Stored data entries
==*==
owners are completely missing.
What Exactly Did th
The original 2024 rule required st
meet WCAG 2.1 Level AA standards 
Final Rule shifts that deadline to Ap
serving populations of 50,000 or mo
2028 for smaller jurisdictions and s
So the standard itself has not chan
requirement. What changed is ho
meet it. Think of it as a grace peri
==*==
◆ Task description
Recast all of the lines above as a JSON list of strings, one string per line, with blank lines omitted.

◆ Result
[
  "owners are completely missing.",
  "What Exactly Did th",
  "The original 2024 rule required st",
  "meet WCAG 2.1 Level AA standards ",
  "Final Rule shifts that deadline to Ap",
  "serving populations of 50,000 or mo",
  "2028 for smaller jurisdictions and s",
  "So the standard itself has not chan",
  "requirement. What changed is ho",
  "meet it. Think of it as a grace peri"
]